Document extract:
=== Section Start ===
For some reason, my code above is doing the mean of the value "year) and it's not something i want, but it seems it take the value "year" and not "Life expectency" as i want.

For a better understanding, i've uploaded an image just below that show you my problem. The orange bar is right but the blue bar is not taking the good value... it's doing the mean of all the year so that's why all the blue bar are up to 2000s.

below the image you can find my code. Thanks you for helping me and have a great day !

df_life_exp = (df
      .loc[df['year'].isin([1952, 2007]), ['year', 'continent', 'lifeExp']]
      .groupby('continent')
      .mean()
      .unstack()
      .unstack()
      .unstack()
      .unstack()
)
ax = (df_life_exp
      .plot.bar(rot=45, figsize=(16, 6))
      )
ax.set_xlabel('Continent', fontsize=12)
ax.set_ylabel('Life Expectancy', fontsize=12)
ax.set_title('Life Expectancy by continent in 1952 and 2007', fontsize=14)
ax.legend(labels=['1952', '2007']) 

CodePudding user response:

You may try the following:

df_life_exp = (df
    .loc[df.year.isin([1952, 2007]), ['year', 'continent', 'lifeExp']]
    .groupby(['year', 'continent'])
    .mean()
    .reset_index()
    .pivot(index='continent', columns='year',values='lifeExp')
)
=== Section End ===
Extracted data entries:
=== Section Start ===
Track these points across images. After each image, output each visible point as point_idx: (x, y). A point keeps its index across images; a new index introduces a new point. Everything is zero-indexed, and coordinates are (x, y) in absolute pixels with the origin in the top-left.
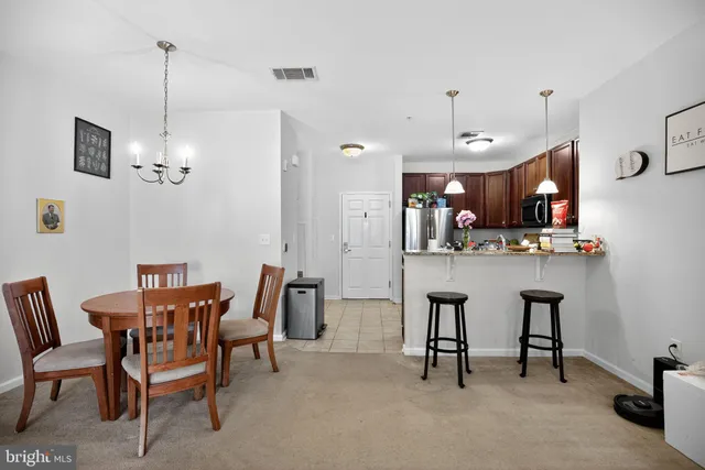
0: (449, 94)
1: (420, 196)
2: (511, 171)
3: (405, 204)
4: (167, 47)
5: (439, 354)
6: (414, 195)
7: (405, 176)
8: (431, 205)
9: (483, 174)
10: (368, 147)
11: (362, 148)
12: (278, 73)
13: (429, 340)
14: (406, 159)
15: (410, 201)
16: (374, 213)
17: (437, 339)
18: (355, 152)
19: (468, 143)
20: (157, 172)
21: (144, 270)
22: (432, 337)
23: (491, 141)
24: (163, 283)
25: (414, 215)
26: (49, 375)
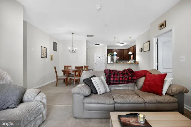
2: (128, 49)
3: (108, 55)
4: (73, 33)
8: (113, 56)
9: (123, 49)
10: (101, 45)
12: (88, 36)
14: (107, 46)
15: (109, 55)
16: (102, 57)
18: (98, 46)
19: (119, 44)
21: (65, 67)
23: (123, 44)
24: (68, 69)
25: (109, 58)
26: (59, 79)
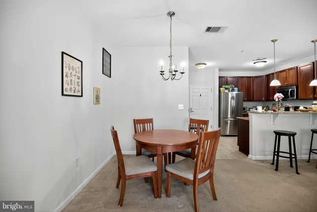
0: (273, 41)
1: (227, 87)
2: (267, 75)
5: (280, 158)
6: (224, 86)
7: (220, 77)
8: (232, 91)
9: (252, 77)
11: (206, 64)
12: (209, 29)
13: (275, 152)
14: (220, 70)
15: (222, 89)
16: (205, 94)
17: (278, 152)
18: (203, 66)
19: (254, 63)
20: (161, 74)
21: (137, 122)
22: (276, 150)
23: (265, 62)
26: (132, 177)
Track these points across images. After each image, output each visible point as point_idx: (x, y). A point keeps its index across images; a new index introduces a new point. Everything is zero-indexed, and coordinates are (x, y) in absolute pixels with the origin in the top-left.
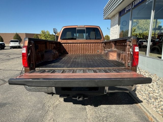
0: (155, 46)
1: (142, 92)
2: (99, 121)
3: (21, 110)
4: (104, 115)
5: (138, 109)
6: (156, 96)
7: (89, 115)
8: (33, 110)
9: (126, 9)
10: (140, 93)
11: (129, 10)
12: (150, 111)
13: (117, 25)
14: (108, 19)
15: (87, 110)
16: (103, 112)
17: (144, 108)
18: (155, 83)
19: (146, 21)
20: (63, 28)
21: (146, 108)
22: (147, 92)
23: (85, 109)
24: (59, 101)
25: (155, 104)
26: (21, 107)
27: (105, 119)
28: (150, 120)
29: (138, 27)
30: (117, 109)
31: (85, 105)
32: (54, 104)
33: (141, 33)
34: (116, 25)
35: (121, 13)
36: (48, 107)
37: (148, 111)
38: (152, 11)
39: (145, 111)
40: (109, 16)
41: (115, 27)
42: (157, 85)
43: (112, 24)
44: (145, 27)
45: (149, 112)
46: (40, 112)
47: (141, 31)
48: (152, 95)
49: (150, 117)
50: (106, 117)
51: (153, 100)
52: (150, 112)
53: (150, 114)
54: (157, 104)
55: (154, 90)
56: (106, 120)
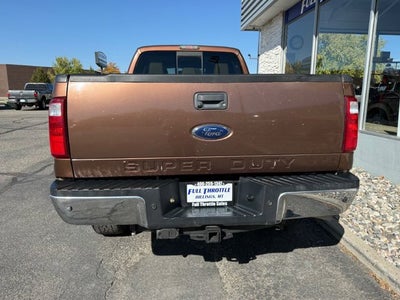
0: (376, 105)
1: (355, 222)
2: (258, 298)
3: (34, 281)
4: (270, 282)
5: (352, 263)
6: (391, 229)
7: (228, 286)
8: (70, 280)
9: (303, 6)
10: (350, 224)
11: (312, 7)
12: (381, 265)
13: (280, 47)
14: (254, 29)
15: (222, 274)
16: (266, 276)
17: (367, 259)
18: (385, 198)
19: (348, 38)
20: (139, 52)
21: (371, 258)
22: (367, 222)
23: (216, 270)
24: (141, 254)
25: (390, 250)
26: (32, 274)
27: (272, 292)
28: (383, 288)
29: (328, 54)
30: (300, 266)
31: (213, 260)
32: (126, 262)
33: (337, 69)
34: (276, 46)
35: (289, 15)
36: (112, 272)
37: (376, 267)
38: (372, 13)
39: (369, 266)
40: (257, 23)
41: (274, 51)
42: (390, 202)
43: (264, 43)
44: (345, 55)
45: (379, 269)
46: (94, 285)
47: (335, 66)
48: (380, 227)
49: (384, 280)
50: (276, 287)
51: (384, 240)
52: (383, 269)
53: (382, 272)
54: (395, 248)
55: (384, 216)
56: (276, 296)
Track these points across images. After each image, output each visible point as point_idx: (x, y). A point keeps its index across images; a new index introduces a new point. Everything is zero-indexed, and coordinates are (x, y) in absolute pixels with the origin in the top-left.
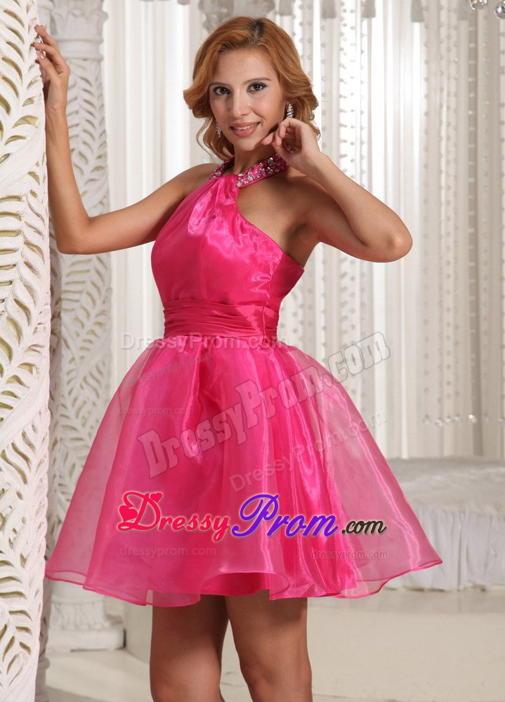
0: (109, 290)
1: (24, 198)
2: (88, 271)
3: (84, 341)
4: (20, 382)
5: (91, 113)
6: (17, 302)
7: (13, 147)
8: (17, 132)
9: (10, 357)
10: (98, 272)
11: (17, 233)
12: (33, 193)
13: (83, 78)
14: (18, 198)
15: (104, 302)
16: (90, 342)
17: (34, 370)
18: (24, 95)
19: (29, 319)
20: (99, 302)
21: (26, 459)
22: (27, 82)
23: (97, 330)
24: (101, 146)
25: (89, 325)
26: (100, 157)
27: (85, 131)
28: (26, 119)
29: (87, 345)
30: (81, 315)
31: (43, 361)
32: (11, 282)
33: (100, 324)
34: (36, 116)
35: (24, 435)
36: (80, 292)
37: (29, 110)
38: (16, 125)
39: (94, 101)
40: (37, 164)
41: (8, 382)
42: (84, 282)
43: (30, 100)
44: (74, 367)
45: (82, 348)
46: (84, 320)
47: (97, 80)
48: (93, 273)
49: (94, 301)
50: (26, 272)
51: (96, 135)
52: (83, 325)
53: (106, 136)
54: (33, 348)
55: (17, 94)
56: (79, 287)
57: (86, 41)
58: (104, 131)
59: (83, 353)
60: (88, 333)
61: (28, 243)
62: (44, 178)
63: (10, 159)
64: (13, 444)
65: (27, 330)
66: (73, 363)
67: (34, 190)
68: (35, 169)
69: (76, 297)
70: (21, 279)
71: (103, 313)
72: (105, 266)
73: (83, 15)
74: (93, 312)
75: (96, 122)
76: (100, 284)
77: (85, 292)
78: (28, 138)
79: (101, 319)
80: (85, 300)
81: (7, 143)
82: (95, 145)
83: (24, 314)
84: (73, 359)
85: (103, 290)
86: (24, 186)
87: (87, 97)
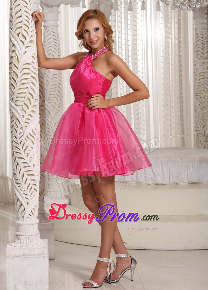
0: (62, 97)
1: (31, 64)
2: (56, 91)
3: (55, 112)
4: (31, 116)
5: (55, 42)
6: (30, 93)
7: (27, 49)
8: (28, 45)
9: (28, 109)
10: (59, 91)
11: (29, 74)
12: (33, 63)
13: (53, 32)
14: (29, 64)
15: (61, 100)
16: (57, 112)
17: (35, 112)
18: (30, 34)
19: (33, 98)
20: (59, 100)
21: (33, 137)
22: (31, 31)
23: (59, 109)
24: (59, 52)
25: (56, 107)
26: (58, 56)
27: (54, 48)
28: (31, 41)
29: (56, 113)
30: (54, 104)
31: (38, 110)
32: (28, 88)
33: (60, 107)
34: (34, 40)
35: (33, 131)
36: (53, 97)
37: (32, 39)
38: (28, 43)
39: (56, 39)
40: (34, 54)
41: (28, 116)
42: (54, 94)
43: (32, 36)
44: (52, 120)
45: (54, 114)
46: (55, 106)
47: (57, 32)
48: (57, 91)
49: (58, 100)
50: (32, 85)
51: (57, 49)
52: (54, 107)
53: (60, 49)
54: (34, 106)
55: (28, 34)
56: (53, 96)
57: (54, 20)
58: (60, 48)
59: (55, 116)
60: (56, 110)
61: (32, 77)
62: (36, 58)
63: (26, 53)
64: (30, 133)
65: (32, 101)
66: (52, 119)
67: (33, 61)
68: (33, 56)
69: (52, 99)
70: (31, 87)
71: (60, 103)
72: (61, 90)
73: (52, 12)
74: (57, 104)
75: (57, 45)
76: (59, 94)
77: (55, 97)
78: (31, 47)
79: (60, 105)
80: (55, 100)
81: (26, 48)
82: (57, 52)
83: (31, 97)
84: (52, 118)
85: (60, 97)
86: (31, 60)
87: (54, 37)
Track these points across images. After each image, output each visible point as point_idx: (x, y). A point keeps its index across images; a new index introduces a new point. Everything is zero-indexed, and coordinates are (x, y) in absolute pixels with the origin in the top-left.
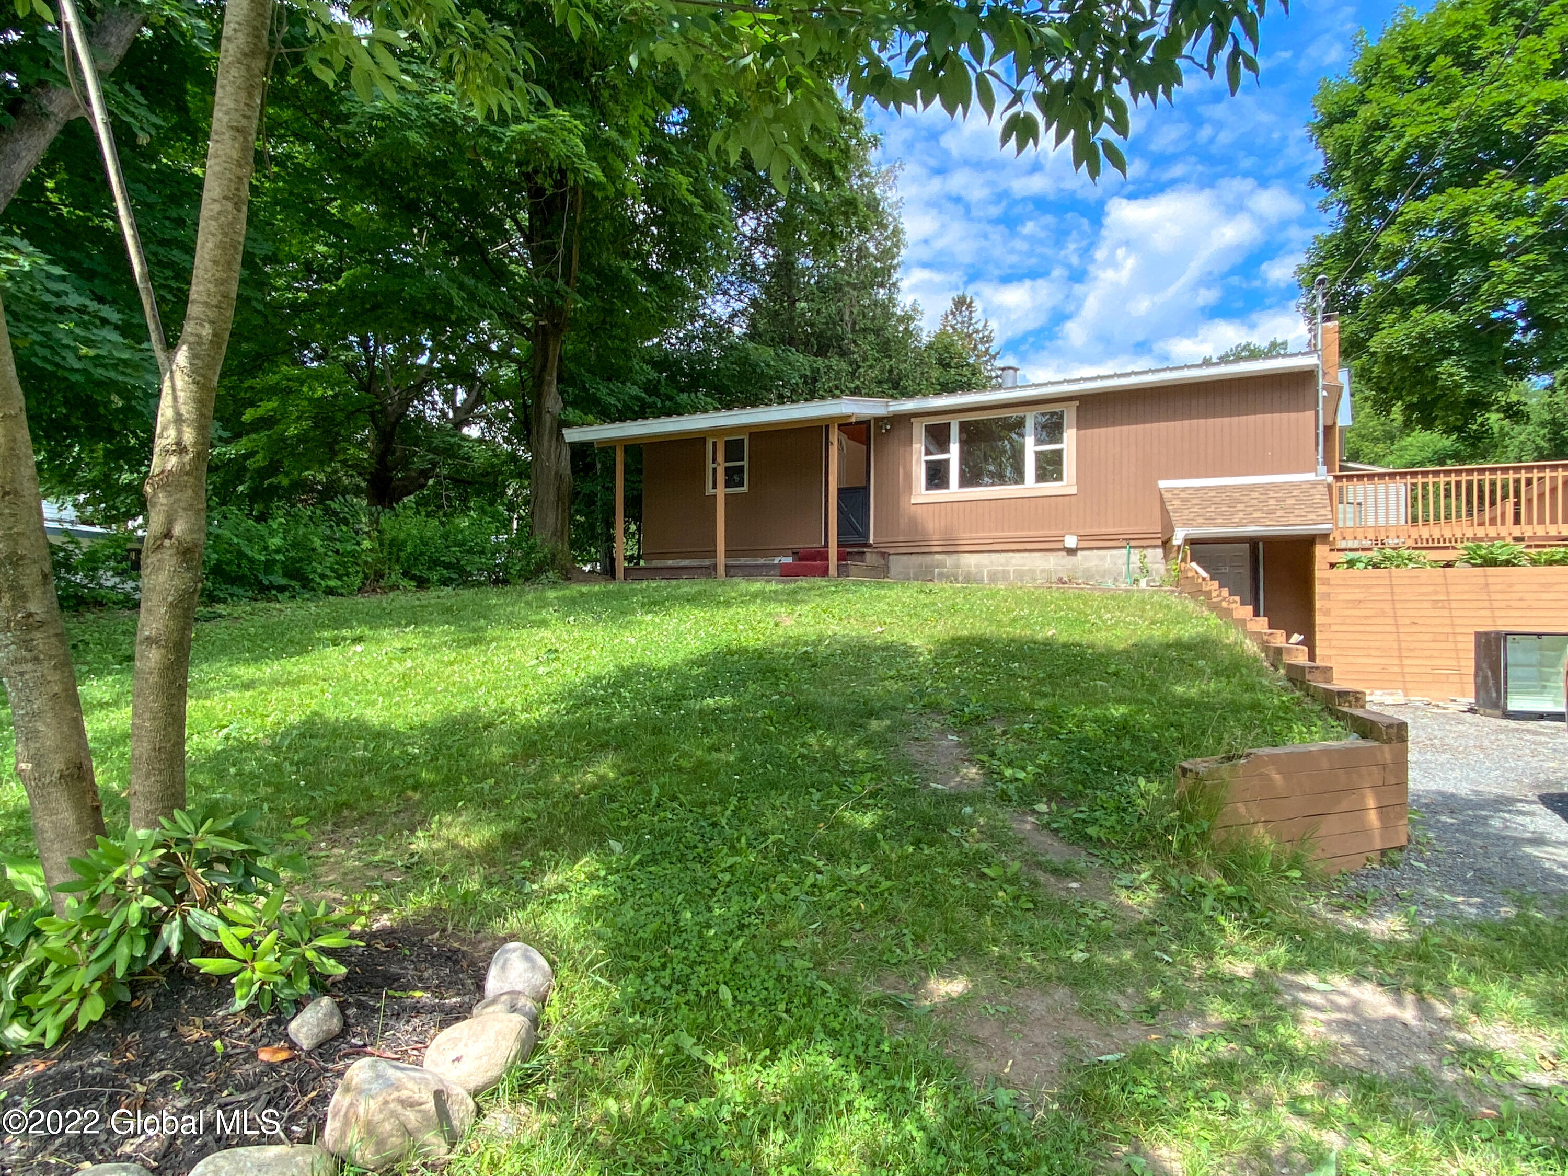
=== Section End ===
What is needed: Continue the forum thread about plotting mean life expectancy by continent with pandas, starting right after its final code block.

Answer to this task:
ax = (df_life_exp
    .plot.bar(rot = 0, figsize=(16, 6))
)

CodePudding user response:

Your question is unclear but I assume that you want to group by Continent and measure the average Life Expectancy for each Continent.

By default, pandas will measure the mean for all possible columns and in this case, year is one possible column like that because it's also numerical. You need to filter out to keep only the column of interest which is Life Expectancy.

You can try this:

df_life_exp = df
  .loc[df['year'].isin([1952, 2007]), ['year', 'continent', 'lifeExp']]
  .groupby('continent')
  .mean()[['lifeExp']].reset_index()

Hope this help.

Edit:

If you want to keep year as columns, continents as rows and aggregate lifeExp, can try this. Again it's tricky to give you a proper answer without clear description of input and output. Next time, you can try to include a data example to make it more conveninent for everyone.

df_life_exp = pd.pivot_table(
     df.loc[df.year.isin([1952, 2007]), ['year', 'continent', 'lifeExp']], 
     values='lifeExp', 
     index='continent', 
     columns='year', 
     aggfunc='mean').reset_index()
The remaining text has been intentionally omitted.